The reply must repeat each entry exactly and contain no pictures.

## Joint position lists
..............................

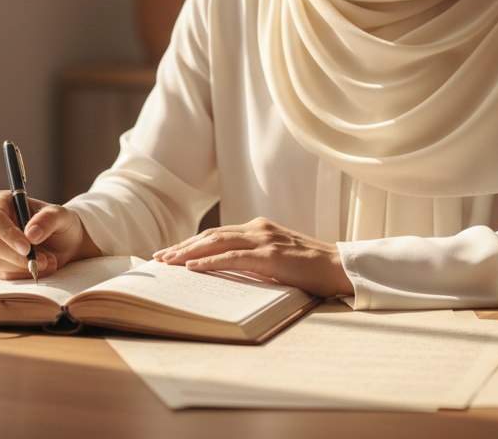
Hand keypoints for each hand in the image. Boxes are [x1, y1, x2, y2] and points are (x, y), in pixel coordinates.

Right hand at [0, 191, 100, 279]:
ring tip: (48, 261)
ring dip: (24, 266)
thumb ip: (47, 220)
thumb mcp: (61, 216)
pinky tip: (41, 268)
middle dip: (17, 256)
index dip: (8, 234)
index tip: (27, 248)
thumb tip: (30, 234)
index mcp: (2, 202)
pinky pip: (4, 274)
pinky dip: (25, 274)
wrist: (65, 242)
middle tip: (43, 260)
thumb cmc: (60, 223)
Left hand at [152, 217, 353, 297]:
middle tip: (158, 257)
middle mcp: (258, 229)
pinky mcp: (270, 256)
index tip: (170, 252)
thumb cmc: (310, 268)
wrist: (339, 267)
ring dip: (188, 252)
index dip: (191, 242)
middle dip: (181, 246)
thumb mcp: (277, 258)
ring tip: (167, 262)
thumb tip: (226, 270)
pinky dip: (209, 262)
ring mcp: (264, 240)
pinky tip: (192, 268)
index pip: (217, 233)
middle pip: (211, 235)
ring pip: (217, 242)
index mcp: (259, 228)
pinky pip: (233, 258)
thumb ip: (254, 258)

..............................

## RESULT
Hand keypoints for each hand in the image. Boxes are [x1, y1, x2, y2] and points are (x, y), in pixel coordinates.

Right hand at [0, 191, 100, 279]:
ring tip: (48, 261)
ring dip: (24, 266)
thumb ip: (47, 220)
thumb mcp: (61, 216)
pinky tip: (41, 268)
middle dip: (17, 256)
index dip: (8, 234)
index tip: (27, 248)
thumb tip: (30, 234)
index mcp: (2, 202)
pinky pip: (4, 274)
pinky dip: (25, 274)
wrist: (65, 242)
middle tip: (43, 260)
thumb cmc: (60, 223)
Left hand at [152, 217, 353, 297]:
middle tip: (158, 257)
middle mcp: (258, 229)
pinky mcp: (270, 256)
index tip: (170, 252)
thumb cmc: (310, 268)
wrist: (339, 267)
ring dip: (188, 252)
index dip: (191, 242)
middle dip: (181, 246)
thumb mcp: (277, 258)
ring tip: (167, 262)
thumb tip: (226, 270)
pinky dip: (209, 262)
ring mcp: (264, 240)
pinky tip: (192, 268)
index pip: (217, 233)
middle pip: (211, 235)
ring pip: (217, 242)
index mcp: (259, 228)
pinky pip: (233, 258)
thumb ip: (254, 258)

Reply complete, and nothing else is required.